#### To do
Recast the lines as a Markdown table with the columns "No." and "Line," covering the stretch from the start of the records through the line containing "Houssin place sa". Number each row, and leave out blank lines.

-------- Provided material

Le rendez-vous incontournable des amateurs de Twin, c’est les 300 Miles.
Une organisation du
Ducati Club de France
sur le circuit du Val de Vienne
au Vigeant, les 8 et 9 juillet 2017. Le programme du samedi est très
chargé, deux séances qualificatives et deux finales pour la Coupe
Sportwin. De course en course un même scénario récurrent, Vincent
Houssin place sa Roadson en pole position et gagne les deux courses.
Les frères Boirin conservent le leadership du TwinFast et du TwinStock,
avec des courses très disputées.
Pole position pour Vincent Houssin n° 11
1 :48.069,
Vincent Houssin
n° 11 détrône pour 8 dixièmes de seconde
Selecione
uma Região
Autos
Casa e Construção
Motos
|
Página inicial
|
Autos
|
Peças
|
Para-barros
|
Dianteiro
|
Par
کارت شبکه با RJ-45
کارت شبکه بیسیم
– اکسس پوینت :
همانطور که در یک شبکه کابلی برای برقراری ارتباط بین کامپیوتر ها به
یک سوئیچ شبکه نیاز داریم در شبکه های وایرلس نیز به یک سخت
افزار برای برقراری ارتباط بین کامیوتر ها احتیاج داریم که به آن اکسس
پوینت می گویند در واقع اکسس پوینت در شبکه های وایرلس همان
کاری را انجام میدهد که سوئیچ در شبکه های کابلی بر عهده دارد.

----------------

#### Response area
| No. | Line |
|---|---|
| 1 | Le rendez-vous incontournable des amateurs de Twin, c’est les 300 Miles. |
| 2 | Une organisation du |
| 3 | Ducati Club de France |
| 4 | sur le circuit du Val de Vienne |
| 5 | au Vigeant, les 8 et 9 juillet 2017. Le programme du samedi est très |
| 6 | chargé, deux séances qualificatives et deux finales pour la Coupe |
| 7 | Sportwin. De course en course un même scénario récurrent, Vincent |
| 8 | Houssin place sa Roadson en pole position et gagne les deux courses. |